Mixed membership models have been used in thousands of applications from text and image processing to genetic microarray analysis. Yet these models are crafted on a case-by-case basis because we do not yet understand the larger class of mixed membership models.

The work presented here addresses this gap and examines two different aspects of the general class of models. First I establish that categorical data is a special case, and allows for a different interpretation of mixed membership than in the general case. Second, I present a new identifiability result that characterizes equivalence classes of mixed membership models which produce the same distribution of data. These results provide a strong foundation for building a model that captures how students use multiple strategies.

How to assess which strategies students use, is an open question. Most psychometric models either do not model strategies at all, or they assume that each student uses a single strategy on all problems, even if they allow different students to use different strategies. The problem is, that’s not what students do. Students switch strategies. Even on the very simplest of arithmetic problems, students use different strategies on different problems, and experts use a different mixture of strategies than novices do.

Assessing which strategies students use is an important part of assessing student knowledge, yet the concept of ‘strategy’ can be ill-defined. I use the Knowledge- Learning-Instruction framework to define a strategy as a particular type of integrative knowledge component. I then look at two different ways to model how students use multiple strategies.

I combine cognitive diagnosis models with mixed membership models to create a multiple strategies model. This new model allows for students to switch strategies from problem to problem, and allows us to estimate both the strategies that students are using and how often each student uses each strategy. I demonstrate this model on a modestly sized assessment of least common multiples.
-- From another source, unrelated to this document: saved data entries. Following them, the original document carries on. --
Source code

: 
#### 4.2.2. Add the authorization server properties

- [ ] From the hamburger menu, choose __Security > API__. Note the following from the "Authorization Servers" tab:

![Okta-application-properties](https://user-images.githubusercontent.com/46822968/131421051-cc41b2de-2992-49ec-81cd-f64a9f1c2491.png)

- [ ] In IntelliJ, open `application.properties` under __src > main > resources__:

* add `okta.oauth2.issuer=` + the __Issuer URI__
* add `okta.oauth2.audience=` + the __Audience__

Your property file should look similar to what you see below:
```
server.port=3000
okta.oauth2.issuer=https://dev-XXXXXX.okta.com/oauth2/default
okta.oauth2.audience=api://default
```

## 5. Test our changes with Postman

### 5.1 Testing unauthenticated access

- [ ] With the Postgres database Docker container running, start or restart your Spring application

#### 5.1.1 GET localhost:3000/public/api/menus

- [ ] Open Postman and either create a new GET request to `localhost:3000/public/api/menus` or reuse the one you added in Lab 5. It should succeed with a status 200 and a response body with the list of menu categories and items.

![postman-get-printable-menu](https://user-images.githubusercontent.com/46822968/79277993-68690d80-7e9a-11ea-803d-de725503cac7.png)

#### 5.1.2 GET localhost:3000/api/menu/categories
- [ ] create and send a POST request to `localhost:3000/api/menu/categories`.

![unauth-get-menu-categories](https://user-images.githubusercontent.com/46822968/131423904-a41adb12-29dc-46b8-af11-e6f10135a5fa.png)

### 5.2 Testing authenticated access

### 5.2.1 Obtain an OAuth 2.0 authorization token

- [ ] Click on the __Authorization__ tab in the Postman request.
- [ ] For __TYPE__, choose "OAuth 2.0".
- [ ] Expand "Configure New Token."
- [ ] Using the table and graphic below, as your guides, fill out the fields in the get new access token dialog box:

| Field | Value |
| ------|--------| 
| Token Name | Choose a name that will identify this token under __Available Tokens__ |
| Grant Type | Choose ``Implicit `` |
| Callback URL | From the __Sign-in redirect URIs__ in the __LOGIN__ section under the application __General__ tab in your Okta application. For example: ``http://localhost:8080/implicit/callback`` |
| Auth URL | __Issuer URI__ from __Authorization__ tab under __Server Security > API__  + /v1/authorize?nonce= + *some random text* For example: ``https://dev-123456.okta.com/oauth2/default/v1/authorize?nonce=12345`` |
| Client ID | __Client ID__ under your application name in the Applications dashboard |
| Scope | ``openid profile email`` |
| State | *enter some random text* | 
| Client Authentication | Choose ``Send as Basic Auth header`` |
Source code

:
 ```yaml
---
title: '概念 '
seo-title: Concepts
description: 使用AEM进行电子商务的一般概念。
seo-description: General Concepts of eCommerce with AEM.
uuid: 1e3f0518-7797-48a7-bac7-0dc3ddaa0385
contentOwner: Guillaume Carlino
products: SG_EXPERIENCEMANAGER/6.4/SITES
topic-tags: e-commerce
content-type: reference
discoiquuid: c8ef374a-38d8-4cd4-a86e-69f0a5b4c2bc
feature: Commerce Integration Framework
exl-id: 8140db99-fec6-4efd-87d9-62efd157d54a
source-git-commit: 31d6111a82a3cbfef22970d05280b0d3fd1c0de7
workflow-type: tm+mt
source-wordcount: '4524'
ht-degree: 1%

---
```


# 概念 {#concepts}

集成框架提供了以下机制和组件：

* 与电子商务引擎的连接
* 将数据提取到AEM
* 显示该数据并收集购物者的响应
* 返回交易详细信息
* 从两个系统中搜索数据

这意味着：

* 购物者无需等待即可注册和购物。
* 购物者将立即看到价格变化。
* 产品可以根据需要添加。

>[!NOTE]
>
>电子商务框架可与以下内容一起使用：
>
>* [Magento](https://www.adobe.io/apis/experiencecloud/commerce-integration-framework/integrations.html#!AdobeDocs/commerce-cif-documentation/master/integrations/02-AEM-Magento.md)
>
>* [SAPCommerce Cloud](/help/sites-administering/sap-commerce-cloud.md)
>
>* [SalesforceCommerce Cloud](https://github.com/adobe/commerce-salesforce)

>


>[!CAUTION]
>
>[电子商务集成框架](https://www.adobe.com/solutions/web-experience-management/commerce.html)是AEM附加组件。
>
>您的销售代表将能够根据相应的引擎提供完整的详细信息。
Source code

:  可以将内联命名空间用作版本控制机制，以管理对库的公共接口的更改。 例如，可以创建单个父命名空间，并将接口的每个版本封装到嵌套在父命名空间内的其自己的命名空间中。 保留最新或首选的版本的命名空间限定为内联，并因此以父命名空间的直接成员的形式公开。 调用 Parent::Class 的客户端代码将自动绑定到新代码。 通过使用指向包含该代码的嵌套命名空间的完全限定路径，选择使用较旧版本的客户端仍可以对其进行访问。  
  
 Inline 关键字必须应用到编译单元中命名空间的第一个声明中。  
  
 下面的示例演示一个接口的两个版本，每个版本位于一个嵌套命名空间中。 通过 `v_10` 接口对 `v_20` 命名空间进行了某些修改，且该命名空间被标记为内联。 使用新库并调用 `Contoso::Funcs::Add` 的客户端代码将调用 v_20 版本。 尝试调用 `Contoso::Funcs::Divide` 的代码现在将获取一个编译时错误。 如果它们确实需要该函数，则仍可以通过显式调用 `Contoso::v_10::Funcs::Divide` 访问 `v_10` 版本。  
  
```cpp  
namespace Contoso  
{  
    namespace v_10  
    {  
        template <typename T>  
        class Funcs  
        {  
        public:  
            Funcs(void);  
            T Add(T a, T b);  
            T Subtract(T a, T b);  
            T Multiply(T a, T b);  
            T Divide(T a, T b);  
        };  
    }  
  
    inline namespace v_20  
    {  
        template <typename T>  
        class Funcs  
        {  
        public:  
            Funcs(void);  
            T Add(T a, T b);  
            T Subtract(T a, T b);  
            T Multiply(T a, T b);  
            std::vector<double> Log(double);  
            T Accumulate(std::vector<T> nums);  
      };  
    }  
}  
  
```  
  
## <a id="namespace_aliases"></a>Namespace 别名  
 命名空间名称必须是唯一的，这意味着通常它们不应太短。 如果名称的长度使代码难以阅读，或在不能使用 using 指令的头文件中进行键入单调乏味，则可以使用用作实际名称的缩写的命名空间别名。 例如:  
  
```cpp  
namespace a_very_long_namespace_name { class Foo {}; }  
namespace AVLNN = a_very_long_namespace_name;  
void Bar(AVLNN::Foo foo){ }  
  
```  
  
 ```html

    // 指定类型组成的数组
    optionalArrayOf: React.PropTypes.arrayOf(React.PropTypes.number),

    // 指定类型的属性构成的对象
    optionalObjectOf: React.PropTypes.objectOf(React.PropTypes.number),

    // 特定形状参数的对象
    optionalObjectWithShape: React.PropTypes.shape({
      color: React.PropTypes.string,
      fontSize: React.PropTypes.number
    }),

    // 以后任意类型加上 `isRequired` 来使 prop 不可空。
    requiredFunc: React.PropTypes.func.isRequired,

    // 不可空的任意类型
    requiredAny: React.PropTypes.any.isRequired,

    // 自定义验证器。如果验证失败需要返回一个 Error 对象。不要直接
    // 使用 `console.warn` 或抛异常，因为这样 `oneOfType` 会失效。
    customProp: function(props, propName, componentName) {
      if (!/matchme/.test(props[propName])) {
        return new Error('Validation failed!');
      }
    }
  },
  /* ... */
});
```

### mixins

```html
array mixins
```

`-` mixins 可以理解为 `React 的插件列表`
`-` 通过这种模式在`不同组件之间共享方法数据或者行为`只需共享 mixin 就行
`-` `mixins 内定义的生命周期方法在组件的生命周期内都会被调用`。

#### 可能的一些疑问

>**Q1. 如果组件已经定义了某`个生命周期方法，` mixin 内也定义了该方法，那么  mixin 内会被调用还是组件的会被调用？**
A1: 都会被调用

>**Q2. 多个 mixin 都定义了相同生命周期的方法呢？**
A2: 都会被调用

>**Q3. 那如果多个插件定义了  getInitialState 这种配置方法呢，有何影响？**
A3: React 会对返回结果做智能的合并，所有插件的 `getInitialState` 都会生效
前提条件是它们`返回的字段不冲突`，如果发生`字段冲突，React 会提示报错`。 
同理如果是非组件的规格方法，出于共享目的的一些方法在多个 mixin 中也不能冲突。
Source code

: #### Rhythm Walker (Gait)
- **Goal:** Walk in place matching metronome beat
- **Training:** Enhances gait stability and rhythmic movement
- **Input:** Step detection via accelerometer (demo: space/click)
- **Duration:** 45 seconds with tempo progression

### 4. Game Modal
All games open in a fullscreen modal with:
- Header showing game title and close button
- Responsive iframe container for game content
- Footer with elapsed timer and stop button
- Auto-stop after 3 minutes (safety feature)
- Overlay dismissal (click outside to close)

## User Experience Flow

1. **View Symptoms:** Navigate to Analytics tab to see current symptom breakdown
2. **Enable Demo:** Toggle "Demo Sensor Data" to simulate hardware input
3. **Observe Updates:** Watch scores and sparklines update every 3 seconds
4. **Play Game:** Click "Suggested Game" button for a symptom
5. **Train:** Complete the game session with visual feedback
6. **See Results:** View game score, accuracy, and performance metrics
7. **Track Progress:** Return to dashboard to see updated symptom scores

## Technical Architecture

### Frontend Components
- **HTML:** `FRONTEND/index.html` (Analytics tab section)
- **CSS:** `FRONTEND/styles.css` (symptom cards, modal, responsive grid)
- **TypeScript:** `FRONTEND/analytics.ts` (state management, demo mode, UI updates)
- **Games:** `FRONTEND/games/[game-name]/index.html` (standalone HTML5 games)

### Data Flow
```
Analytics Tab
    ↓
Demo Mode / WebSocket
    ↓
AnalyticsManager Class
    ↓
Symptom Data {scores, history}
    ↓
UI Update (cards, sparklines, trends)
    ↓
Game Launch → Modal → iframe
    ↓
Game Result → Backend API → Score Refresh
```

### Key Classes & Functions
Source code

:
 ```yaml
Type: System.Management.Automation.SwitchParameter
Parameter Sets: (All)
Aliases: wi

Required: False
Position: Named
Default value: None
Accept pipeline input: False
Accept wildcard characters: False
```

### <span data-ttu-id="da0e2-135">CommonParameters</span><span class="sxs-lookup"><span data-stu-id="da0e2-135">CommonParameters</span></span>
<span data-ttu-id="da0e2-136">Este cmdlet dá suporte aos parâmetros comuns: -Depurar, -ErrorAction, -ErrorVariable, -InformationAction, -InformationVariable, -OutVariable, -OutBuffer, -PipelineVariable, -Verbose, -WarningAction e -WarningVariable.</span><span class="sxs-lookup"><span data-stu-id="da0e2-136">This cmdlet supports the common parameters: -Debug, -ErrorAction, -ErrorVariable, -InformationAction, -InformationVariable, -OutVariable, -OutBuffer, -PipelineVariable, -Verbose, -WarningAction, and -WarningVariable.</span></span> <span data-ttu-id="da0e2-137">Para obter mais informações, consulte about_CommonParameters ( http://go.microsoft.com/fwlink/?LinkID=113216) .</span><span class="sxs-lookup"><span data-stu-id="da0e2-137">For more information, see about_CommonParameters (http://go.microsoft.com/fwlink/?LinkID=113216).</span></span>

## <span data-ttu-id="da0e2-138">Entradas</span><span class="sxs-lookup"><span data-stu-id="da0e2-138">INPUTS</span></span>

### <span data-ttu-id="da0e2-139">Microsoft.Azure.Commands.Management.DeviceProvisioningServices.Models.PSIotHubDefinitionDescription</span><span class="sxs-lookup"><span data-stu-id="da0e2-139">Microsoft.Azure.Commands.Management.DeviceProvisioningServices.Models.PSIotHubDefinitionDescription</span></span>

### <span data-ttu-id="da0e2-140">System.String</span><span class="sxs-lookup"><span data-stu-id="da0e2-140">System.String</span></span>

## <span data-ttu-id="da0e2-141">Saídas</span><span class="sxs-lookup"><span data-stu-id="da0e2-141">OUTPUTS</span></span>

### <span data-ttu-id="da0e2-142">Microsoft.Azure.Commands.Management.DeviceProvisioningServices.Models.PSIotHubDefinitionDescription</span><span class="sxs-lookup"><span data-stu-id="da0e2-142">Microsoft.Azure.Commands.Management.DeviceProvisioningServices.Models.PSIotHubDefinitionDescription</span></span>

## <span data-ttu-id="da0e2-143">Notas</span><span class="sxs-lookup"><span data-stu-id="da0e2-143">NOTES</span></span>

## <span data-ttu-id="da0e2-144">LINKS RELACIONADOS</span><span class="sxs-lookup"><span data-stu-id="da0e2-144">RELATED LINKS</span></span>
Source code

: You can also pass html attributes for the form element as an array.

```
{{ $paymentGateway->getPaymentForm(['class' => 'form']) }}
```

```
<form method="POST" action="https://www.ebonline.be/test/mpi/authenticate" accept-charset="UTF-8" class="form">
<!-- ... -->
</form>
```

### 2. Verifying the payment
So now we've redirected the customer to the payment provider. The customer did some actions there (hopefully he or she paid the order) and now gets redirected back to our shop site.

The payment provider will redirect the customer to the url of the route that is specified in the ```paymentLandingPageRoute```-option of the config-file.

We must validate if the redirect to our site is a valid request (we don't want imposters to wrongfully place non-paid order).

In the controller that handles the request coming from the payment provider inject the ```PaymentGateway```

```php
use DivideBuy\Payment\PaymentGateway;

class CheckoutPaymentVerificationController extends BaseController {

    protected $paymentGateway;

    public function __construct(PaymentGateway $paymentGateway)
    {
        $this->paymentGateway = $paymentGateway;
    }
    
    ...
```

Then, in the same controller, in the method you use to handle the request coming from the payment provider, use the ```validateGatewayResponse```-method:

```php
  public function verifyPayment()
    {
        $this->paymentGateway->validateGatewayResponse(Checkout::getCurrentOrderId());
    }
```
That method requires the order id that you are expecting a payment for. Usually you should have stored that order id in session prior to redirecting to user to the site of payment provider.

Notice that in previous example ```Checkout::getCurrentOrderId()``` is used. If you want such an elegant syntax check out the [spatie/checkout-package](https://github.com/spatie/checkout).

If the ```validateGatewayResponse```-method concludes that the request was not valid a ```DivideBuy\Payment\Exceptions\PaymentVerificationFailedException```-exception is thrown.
Lastly, I present an analysis of the different strategies that students use to estimate numerical magnitude. Three smaller results come out of this analysis. First, this illustrates the limits of the general mixed membership model. The properties of mixed membership models developed in this dissertation show that without serious changes to the model, it cannot describe the variation between students that is present in this data set. Second, I develop a exploratory data analysis method for summarizing functional data. Finally, this analysis demonstrates that existing psychological theory for how children estimate numerical magnitude is incomplete. There is more variation between students than is captured by current theoretical models.